I don't remember where I first heard about neti pots, but I started using one about 10 years ago for both prevention and treatment of upper respiratory crud. I may have heard about them from another singer. Singers loooooove neti pots, since we like our respiratory tracts clear and primed for optimal performance.
Mine looks like this:
It is the entry-level model you're likely to find at your local food co-op, hippie store, or Whole Foods. You can also order them from any number of internet stores.
The basic function of a neti pot is to irrigate your nasal passages with delicious salt water in order to keep things moving along, thereby preventing irritation and infection from taking hold. It's especially useful if you have allergies, sinus problems, the delightfully-named post-nasal drip, or are waging war against invading virus or infection. So basically, that means all of yous.
This is the instructional video for the neti pot, a work of film that is notable for its dead-eyed neti practitioner. It's particularly spooky with the sound off, which is the only way I've watched it. Not surprisingly, there are LOADS of neti pot videos on youtube, so if you are not sure you're doing it right OR you simply would enjoy watching a bearded comic book artist flush his nose with various liquids including coffee and bourbon, please be my guest. (It's the "Jackass" of neti pot videos.)
To harness the power of the neti pot, fill it with warm water and mix a fat 1/4 tsp of non-iodized salt (I use pickling/canning salt) into it. When it's all dissolved, I taste it to make sure the water is salty enough. Too little salt and the shit will BURN. Too much and ditto. Anyway, tilt your head to the left, plug the pot into your right nostril, and let gravity do the work. When the water has run its course, blow gently to clear things up, and repeat on the left side with a new tank of salt water.

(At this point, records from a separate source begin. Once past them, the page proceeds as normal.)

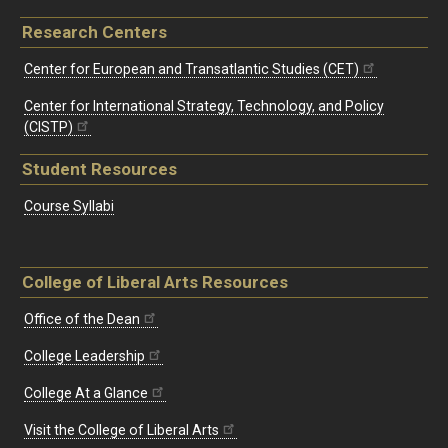
Research Centers
Center for European and Transatlantic Studies (CET)
Center for International Strategy, Technology, and Policy
(CISTP)
Student Resources
Course Syllabi
College of Liberal Arts Resources
Office of the Dean
College Leadership
College At a Glance
Visit the College of Liberal Arts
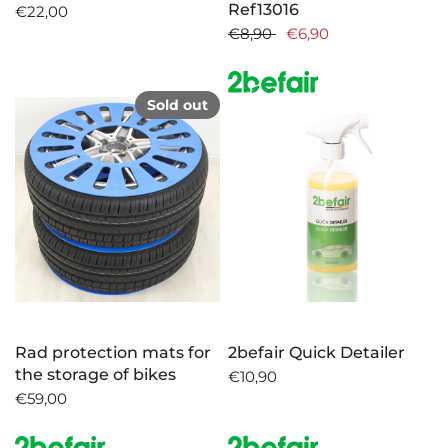
Ref13016
€22,00
€8,90
€6,90
Sold out
Rad protection mats for
2befair Quick Detailer
the storage of bikes
€10,90
€59,00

Also, be sure you are standing over a sink.
Under normal circumstances, you will blow out mostly clear and innocuous stuff and you will feel light and cleansed. If you're on the downside of a cold, like I am, you will blow out all the sticky noxious stuff that is hanging around up in your grill, clinging to your sinuses, and refusing to be blown out into a kleenex. It is a totally gratifying process, one I could probably be doing 3 times a day with copious results each time.
There are simple yoga stretches you can (and should) use to make sure all the water is out. You don't want water sitting around in your nose.
There were years when I did this every single day. More recently I've felt like I cannot possibly add another thing to my pre-bedtime routine; it's hard enough to take an extra minute for flossing. However, you can bet that if I had any chronic schnozz problem I would be doing this on the regular. In conclusion: neti pots are rad. Clear nasal passages: radder still. Taking control of your respiratory health: raddest of all.